**Text**
This was the first major introduction of acupuncture to the United States, and boy, did the medicine take off after that! You might ask, "Why did it take so long for Chinese medicine to get here to the U.S.?" Well, there was a little law called the Democratic Chinese Exclusion Bill, in effect from 1882 until 1943, which disallowed Chinese immigrants from legally working or living in the U.S. This bill was a huge reason why Chinese medicine was never introduced here until the '70s. Also, when there was an influx of Japanese immigrants coming to the U.S. pre-World War II, many families faced serious indictment for the use of traditional medicines such as cupping, as many Americans thought the cupping marks on the backs of Japanese children were from their parents abusing them!

(Cupping is a form of manual muscle therapy that often leaves dark red/black circles on the body.) So, you could say Asian medicine was not popular here for quite some time. Most of us involved in Chinese medicine here in the U.S. consider 1971 the 'birth' year of Chinese medicine in the United States. With that date set, you can see that we are quite a young medicine! And it is quite difficult to regulate, pass laws and enforce a governing body for a profession.

**What the exercise asks**
Return the part of the acupuncture history passage above from "(Cupping is a" up to and including "for a profession.", copied word for word.

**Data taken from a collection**

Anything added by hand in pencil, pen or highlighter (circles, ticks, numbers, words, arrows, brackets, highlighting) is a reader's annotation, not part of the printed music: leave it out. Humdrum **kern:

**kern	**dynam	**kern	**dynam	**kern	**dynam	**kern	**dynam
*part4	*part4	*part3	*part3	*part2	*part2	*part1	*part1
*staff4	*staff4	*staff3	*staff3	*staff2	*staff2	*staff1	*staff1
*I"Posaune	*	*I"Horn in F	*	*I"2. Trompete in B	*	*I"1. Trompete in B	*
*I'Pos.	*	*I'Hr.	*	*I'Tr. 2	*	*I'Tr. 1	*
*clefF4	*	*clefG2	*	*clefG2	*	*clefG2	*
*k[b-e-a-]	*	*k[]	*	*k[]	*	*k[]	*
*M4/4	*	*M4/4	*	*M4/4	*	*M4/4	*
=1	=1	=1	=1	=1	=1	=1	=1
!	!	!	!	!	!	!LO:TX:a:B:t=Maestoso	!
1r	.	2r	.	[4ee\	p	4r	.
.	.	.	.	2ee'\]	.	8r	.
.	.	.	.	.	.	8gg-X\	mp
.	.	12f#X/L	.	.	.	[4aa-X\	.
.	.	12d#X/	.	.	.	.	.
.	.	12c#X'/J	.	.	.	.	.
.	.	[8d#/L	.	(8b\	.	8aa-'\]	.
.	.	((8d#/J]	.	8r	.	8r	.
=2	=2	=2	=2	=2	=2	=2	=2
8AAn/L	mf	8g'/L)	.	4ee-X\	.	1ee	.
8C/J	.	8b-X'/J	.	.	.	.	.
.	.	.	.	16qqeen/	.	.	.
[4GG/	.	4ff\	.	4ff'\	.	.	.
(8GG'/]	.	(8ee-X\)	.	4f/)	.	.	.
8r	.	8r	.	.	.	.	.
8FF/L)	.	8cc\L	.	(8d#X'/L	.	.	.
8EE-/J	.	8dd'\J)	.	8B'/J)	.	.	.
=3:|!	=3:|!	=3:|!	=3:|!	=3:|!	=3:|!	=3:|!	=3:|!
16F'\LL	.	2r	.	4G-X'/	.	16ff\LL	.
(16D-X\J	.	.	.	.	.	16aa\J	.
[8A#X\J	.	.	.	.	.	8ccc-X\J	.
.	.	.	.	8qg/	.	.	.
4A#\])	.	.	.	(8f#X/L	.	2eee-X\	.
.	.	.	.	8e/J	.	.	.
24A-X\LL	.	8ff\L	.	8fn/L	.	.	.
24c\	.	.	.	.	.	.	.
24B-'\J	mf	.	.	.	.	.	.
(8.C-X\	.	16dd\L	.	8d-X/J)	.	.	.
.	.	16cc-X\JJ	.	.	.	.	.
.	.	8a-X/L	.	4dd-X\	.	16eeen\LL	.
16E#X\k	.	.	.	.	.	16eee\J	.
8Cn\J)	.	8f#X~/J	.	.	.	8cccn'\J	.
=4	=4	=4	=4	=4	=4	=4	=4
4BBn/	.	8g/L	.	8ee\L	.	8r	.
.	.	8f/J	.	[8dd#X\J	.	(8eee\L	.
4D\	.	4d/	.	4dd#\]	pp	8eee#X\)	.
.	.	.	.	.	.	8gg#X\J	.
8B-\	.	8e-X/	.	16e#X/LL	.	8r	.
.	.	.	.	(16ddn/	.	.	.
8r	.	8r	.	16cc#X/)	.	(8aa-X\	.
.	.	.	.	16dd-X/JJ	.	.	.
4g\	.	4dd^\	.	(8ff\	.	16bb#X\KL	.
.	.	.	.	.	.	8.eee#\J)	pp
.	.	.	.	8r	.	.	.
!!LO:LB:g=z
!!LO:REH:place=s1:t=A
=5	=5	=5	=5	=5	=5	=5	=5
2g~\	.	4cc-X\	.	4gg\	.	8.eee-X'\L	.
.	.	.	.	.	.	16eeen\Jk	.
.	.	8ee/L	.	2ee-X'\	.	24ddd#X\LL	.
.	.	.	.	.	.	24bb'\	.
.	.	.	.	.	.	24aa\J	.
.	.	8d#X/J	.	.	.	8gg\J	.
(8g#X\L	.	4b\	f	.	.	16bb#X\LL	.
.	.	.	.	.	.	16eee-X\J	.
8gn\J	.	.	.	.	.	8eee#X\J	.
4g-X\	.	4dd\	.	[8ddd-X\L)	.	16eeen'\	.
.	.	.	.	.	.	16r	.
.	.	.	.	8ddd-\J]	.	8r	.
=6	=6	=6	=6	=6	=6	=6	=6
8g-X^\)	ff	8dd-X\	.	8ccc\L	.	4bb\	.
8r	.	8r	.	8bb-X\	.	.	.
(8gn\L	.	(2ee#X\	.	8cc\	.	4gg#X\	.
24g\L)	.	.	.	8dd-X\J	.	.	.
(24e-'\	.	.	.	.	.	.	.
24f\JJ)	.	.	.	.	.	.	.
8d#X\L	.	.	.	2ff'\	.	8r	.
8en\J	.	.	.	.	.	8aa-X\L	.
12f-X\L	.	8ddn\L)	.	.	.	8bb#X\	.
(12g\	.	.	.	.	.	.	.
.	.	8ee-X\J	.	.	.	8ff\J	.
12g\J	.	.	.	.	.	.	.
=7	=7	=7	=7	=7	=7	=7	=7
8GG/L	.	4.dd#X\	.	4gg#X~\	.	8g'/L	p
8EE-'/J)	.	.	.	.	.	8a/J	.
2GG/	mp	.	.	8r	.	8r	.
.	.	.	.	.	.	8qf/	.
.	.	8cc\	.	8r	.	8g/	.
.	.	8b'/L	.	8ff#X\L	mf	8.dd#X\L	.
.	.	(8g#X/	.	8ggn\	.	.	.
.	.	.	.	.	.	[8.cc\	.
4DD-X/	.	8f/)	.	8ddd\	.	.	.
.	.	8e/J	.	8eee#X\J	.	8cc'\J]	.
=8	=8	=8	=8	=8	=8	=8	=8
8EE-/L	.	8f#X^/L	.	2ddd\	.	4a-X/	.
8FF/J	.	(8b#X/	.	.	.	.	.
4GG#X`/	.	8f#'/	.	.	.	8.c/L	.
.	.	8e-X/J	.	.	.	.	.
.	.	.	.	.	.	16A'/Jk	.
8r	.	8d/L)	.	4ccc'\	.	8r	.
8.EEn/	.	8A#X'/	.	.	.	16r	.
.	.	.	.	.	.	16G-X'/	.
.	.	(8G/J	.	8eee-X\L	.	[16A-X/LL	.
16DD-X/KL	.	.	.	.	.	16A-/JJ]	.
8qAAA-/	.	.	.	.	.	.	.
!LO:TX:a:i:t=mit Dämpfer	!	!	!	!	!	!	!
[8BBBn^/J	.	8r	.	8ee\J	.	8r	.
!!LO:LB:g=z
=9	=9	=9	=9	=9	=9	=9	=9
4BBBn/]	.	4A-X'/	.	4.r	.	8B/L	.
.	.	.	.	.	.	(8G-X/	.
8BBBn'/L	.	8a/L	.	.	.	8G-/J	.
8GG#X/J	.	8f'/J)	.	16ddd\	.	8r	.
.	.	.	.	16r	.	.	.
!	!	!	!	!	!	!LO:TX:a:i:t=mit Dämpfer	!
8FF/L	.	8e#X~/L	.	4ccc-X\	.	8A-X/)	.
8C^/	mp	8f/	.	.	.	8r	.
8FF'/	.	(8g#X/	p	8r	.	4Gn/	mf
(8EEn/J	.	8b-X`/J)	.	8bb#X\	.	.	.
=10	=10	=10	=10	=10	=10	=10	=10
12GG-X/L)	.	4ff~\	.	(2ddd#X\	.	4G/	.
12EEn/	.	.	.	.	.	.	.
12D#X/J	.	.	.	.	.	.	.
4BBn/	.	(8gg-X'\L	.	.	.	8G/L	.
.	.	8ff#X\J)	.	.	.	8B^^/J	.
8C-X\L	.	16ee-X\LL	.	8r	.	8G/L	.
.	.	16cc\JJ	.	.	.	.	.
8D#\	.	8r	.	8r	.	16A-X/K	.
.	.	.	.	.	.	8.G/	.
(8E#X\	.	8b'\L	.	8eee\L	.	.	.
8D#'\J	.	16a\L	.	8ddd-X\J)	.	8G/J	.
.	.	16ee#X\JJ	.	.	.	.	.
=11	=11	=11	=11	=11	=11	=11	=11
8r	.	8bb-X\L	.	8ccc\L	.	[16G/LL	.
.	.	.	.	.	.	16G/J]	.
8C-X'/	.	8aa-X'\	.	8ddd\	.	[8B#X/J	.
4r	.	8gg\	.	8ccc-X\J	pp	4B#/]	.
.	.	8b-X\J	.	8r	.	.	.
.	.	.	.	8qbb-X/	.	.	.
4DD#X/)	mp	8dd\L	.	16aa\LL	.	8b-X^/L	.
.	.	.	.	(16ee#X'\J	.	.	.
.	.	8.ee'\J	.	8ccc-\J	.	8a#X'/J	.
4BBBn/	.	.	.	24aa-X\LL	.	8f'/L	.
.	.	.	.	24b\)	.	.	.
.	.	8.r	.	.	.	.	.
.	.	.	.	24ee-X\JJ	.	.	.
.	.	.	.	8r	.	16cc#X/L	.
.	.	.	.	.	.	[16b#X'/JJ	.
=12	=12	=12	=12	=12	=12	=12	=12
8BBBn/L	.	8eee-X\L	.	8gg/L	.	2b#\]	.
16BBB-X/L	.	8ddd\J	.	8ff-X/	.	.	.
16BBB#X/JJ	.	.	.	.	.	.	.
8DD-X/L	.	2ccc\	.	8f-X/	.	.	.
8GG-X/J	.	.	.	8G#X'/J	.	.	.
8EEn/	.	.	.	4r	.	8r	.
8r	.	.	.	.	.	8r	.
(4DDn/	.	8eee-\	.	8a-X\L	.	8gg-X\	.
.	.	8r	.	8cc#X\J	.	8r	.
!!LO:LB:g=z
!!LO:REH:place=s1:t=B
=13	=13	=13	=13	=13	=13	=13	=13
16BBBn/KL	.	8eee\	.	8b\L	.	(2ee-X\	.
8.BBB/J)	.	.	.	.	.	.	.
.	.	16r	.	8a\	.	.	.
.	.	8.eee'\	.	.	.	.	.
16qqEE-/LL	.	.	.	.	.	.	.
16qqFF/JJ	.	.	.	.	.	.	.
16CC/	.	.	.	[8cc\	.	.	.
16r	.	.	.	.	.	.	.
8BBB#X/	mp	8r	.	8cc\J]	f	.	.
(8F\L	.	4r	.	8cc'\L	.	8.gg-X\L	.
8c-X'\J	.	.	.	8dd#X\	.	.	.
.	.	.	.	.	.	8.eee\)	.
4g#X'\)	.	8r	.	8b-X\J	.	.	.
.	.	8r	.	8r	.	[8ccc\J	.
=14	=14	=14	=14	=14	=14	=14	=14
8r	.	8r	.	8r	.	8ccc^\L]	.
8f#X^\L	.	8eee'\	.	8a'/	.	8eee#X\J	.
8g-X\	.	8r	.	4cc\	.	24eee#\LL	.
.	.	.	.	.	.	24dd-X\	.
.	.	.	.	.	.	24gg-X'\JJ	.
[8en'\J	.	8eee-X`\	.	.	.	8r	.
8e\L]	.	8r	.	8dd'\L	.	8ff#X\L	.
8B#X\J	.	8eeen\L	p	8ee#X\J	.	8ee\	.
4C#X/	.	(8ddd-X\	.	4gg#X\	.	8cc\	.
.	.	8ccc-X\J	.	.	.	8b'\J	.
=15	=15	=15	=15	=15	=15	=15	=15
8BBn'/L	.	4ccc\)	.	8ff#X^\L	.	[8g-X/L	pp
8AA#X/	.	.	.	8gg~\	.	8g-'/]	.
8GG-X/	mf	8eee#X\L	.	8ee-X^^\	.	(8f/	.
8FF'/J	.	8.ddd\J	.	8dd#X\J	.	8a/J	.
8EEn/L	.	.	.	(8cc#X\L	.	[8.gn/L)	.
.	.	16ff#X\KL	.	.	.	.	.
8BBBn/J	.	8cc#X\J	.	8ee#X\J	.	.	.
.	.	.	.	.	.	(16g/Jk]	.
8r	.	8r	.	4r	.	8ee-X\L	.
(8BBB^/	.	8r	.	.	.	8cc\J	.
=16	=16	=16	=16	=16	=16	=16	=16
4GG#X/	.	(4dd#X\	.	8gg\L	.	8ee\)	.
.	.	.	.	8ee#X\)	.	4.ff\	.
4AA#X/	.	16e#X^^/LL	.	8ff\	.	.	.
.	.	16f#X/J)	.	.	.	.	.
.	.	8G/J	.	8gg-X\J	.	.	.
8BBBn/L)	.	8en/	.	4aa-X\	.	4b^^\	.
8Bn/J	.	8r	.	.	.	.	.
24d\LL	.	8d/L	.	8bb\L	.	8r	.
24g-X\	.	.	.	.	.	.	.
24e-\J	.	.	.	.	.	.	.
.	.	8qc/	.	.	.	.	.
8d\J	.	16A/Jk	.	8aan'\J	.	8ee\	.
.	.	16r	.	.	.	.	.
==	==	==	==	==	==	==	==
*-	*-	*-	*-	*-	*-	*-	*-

**Answer section**
(Cupping is a form of manual muscle therapy that often leaves dark red/black circles on the body.) So, you could say Asian medicine was not popular here for quite some time. Most of us involved in Chinese medicine here in the U.S. consider 1971 the 'birth' year of Chinese medicine in the United States. With that date set, you can see that we are quite a young medicine! And it is quite difficult to regulate, pass laws and enforce a governing body for a profession.